One-Third of Americans Say They Can’t Afford to Contribute to an HSA

Harvard Business Review’s article sponsored by Centivo, Does Your Health Plan Leave Your Workers Functionally Uninsured?, can be boiled down to this one statement: “Unfortunately, one-third of Americans say they can’t afford to contribute to an HSA.” This assertion is made referencing Centivo’s December 2021 Healthcare and Financial report.

Centivo surveyed 805 adults 18-64 years of age who had employer-based private health insurance continuously for the past two years. Their objective was to gain a better understanding of the financial and health-related issues and sacrifices people must make due to unexpected medical expenses. A finding of Centivo’s research is that workers face mounting healthcare affordability issues, and health plan cost sharing features such as high deductibles are an underlying cause.

This is not so much an “affordability issue” but a behavioral economics challenge – inertia, anchoring, framing effects, availability heuristics and loss aversion.

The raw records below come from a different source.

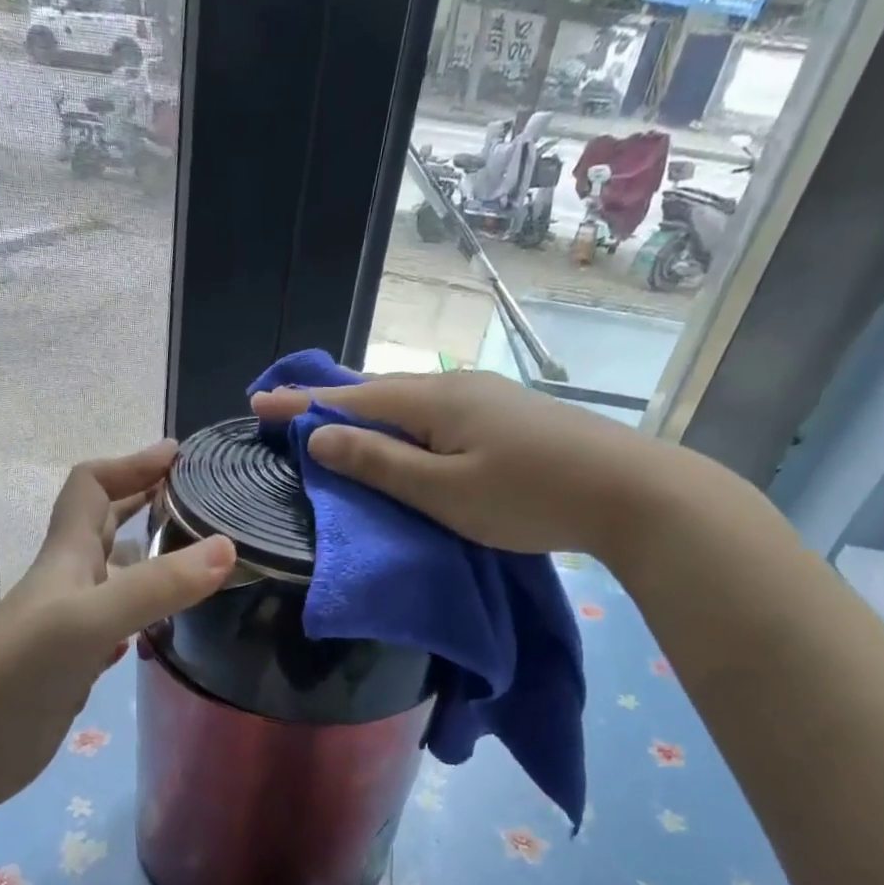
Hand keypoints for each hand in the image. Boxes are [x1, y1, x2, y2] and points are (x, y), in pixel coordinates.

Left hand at [0, 442, 234, 822]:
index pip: (91, 488)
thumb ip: (156, 586)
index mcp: (66, 557)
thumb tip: (228, 547)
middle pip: (104, 526)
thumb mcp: (89, 620)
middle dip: (145, 502)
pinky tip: (167, 627)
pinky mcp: (76, 665)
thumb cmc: (20, 671)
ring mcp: (71, 626)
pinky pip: (117, 624)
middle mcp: (68, 583)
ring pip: (115, 577)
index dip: (130, 464)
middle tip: (199, 500)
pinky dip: (143, 615)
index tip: (178, 455)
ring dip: (150, 561)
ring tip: (200, 562)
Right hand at [252, 370, 698, 559]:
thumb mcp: (443, 492)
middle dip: (327, 401)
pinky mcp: (504, 417)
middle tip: (285, 412)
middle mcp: (453, 387)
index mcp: (432, 401)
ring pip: (407, 402)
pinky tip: (399, 435)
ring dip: (364, 412)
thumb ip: (380, 464)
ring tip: (331, 422)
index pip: (350, 398)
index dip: (300, 403)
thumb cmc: (527, 497)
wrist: (628, 491)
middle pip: (377, 392)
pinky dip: (399, 424)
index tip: (256, 403)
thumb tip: (320, 437)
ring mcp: (483, 398)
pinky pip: (432, 414)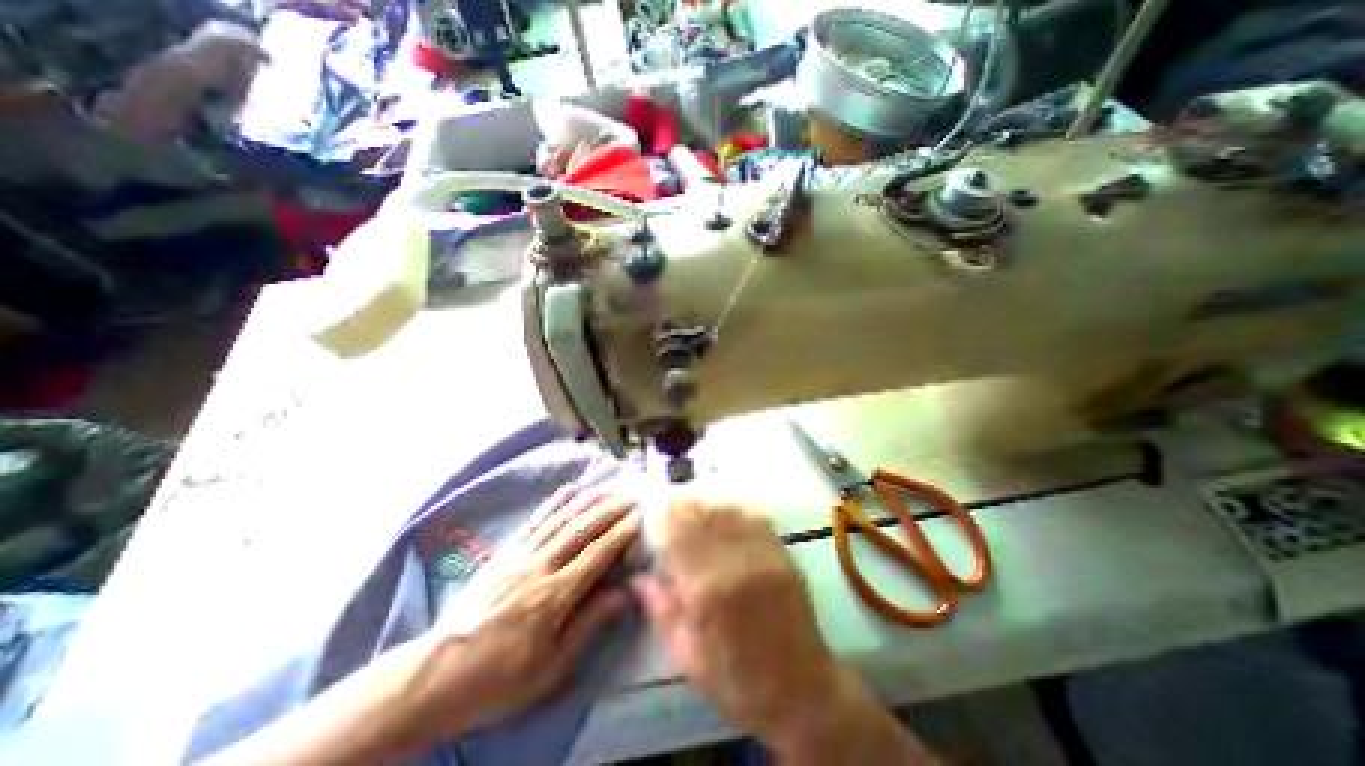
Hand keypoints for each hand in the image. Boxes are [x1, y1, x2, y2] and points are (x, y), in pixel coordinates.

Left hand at [195, 492, 643, 765]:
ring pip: (560, 520)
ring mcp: (518, 556)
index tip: (639, 519)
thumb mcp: (550, 670)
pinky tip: (569, 490)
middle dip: (609, 511)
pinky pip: (535, 521)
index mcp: (551, 598)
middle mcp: (537, 568)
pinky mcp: (505, 552)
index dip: (619, 535)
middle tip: (631, 497)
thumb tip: (623, 594)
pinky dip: (555, 503)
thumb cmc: (499, 680)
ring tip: (609, 488)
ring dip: (588, 501)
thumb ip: (588, 626)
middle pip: (580, 531)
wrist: (436, 676)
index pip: (595, 556)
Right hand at [634, 495, 932, 762]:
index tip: (650, 517)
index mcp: (706, 591)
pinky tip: (722, 513)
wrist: (803, 689)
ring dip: (703, 506)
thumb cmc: (739, 682)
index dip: (660, 521)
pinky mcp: (781, 551)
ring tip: (691, 507)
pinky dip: (731, 509)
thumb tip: (637, 577)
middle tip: (667, 507)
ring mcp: (762, 553)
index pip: (675, 536)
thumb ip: (661, 610)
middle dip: (679, 507)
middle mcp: (734, 562)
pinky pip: (751, 516)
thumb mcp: (689, 657)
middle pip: (699, 516)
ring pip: (724, 510)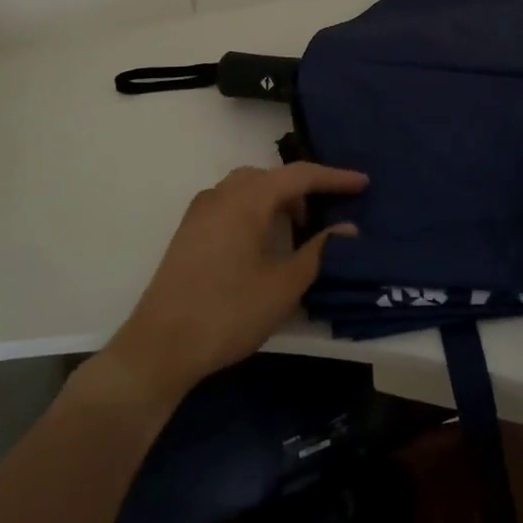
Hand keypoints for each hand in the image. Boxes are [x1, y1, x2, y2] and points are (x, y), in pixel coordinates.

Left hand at [107, 162, 368, 406]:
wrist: (160, 347)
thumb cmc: (228, 312)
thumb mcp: (284, 286)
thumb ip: (319, 251)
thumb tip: (346, 228)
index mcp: (246, 199)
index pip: (299, 175)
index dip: (334, 177)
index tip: (363, 183)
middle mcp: (221, 195)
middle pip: (271, 176)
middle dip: (303, 189)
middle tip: (328, 212)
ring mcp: (199, 212)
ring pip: (247, 188)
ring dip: (277, 200)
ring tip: (298, 228)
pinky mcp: (188, 232)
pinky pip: (230, 204)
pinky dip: (255, 210)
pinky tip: (263, 242)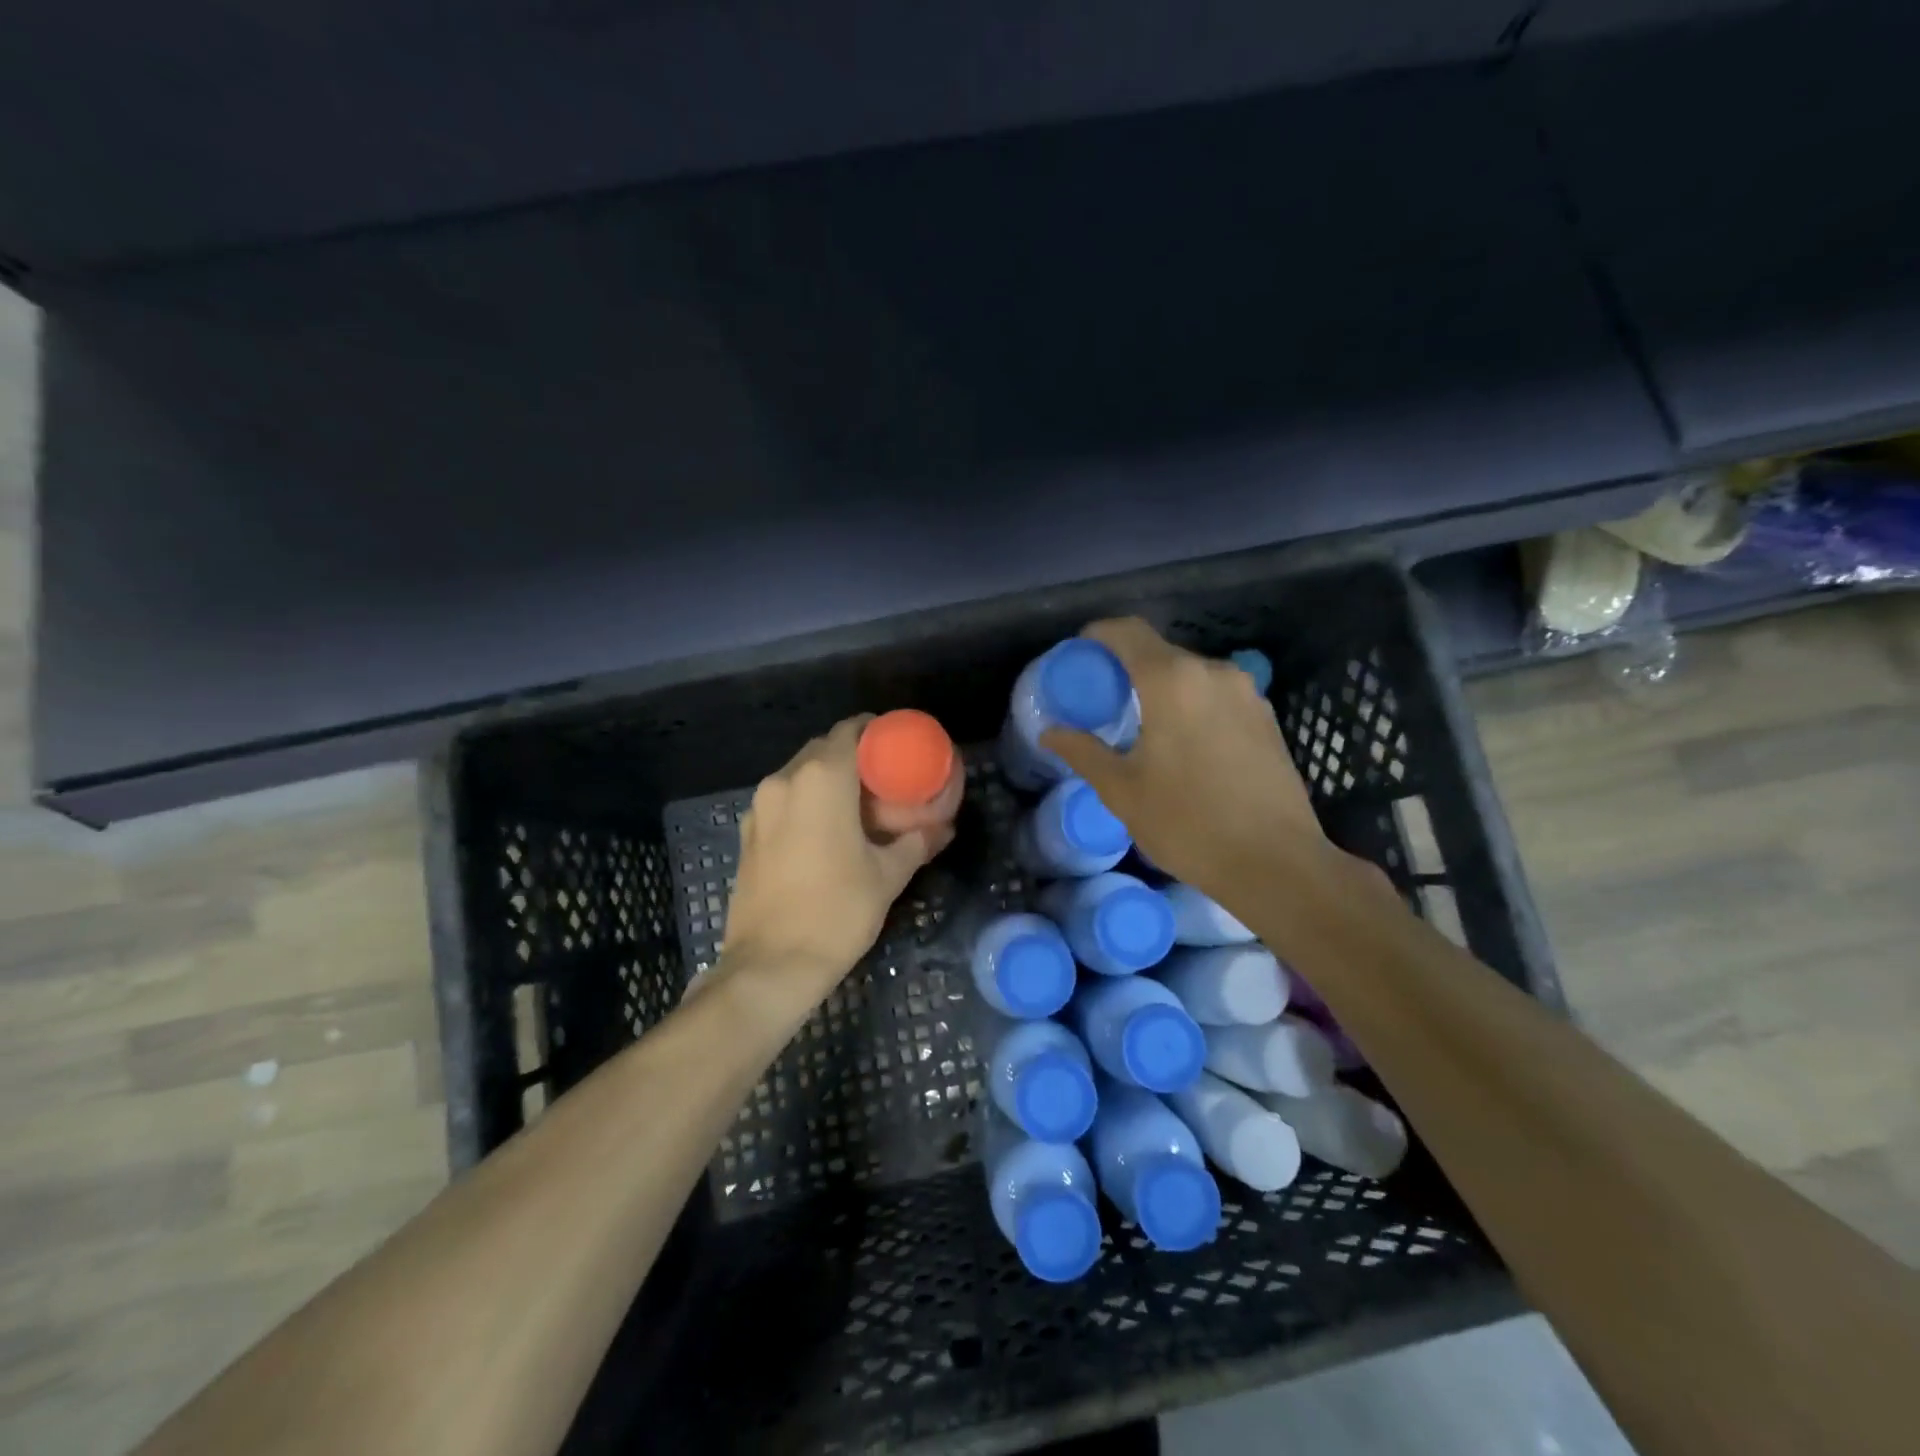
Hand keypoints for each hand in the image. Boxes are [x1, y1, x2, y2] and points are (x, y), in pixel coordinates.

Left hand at [717, 716, 954, 1007]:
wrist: (770, 966)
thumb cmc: (836, 913)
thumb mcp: (887, 876)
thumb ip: (916, 842)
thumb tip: (943, 829)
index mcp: (821, 780)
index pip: (850, 730)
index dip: (875, 731)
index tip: (898, 746)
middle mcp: (784, 781)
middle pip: (823, 749)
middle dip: (854, 757)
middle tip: (884, 782)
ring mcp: (759, 807)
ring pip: (800, 775)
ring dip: (829, 781)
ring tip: (857, 809)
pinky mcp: (747, 833)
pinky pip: (782, 801)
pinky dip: (806, 803)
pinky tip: (825, 832)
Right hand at [1040, 618, 1328, 900]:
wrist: (1276, 863)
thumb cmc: (1188, 823)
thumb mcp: (1122, 791)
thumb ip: (1083, 752)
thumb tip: (1050, 733)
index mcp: (1172, 681)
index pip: (1128, 632)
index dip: (1099, 635)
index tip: (1079, 654)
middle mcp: (1213, 673)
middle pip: (1160, 652)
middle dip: (1128, 666)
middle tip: (1104, 698)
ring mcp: (1247, 693)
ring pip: (1191, 675)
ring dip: (1162, 688)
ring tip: (1142, 724)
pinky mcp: (1266, 717)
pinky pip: (1217, 695)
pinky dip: (1192, 704)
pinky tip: (1184, 743)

  • The minimum deductible for a Health Savings Account (HSA) capable plan is $1,400. Average employer contribution to the HSA was $575 single, $987 family.
  • Eighty-five percent of covered workers in 2021 are enrolled in a plan with a general annual deductible for single coverage, similar to the percentages last year (83%) and five years ago (83%) but higher than the percentage ten years ago (74%).
  • Covered workers in a plan with a general annual deductible, the average annual deductible for single coverage is $1,669, similar to the average deductible ($1,644) last year.
  • For covered workers in plans with a general annual deductible, the average deductibles for single coverage are $1,271 in HMOs, $1,245 in PPOs, $1,852 in POS plans, and $2,424 in HDHP/SOs.
  • The average annual worker contributions to premiums for workers in HSA-qualified HDHPs are $1,134 for single coverage versus $1,204 (HMO), $1,389 (PPO), and $1,299 (all plans – including HSAs-capable plans).

The challenge is one of implementation; getting workers to focus on the differences in contributions, deductibles, employer support in the form of contributions to HSAs and out of pocket expense maximums. The implementation challenge often arises when a plan sponsor/employer simply introduces an HSA-capable coverage as an alternative to a traditional PPO and/or HMO option, without any education or transitions. (canadianpharmacy365.net)

Strategy

To succeed at prompting workers to leverage the tax preferences only available through a Health Savings Account, a plan sponsor should deploy many of the same processes widely used in 401k plans:

  • Reduce the health coverage offering to a single HSA-capable option (for comparison, you only get one 401k plan at your current employer), and, where individuals enroll in health coverage,
  • Default individuals into enrollment and contributing to the Health Savings Account, and
  • Provide transition rules/features/protections for individuals when they first enroll in HSA-capable coverage.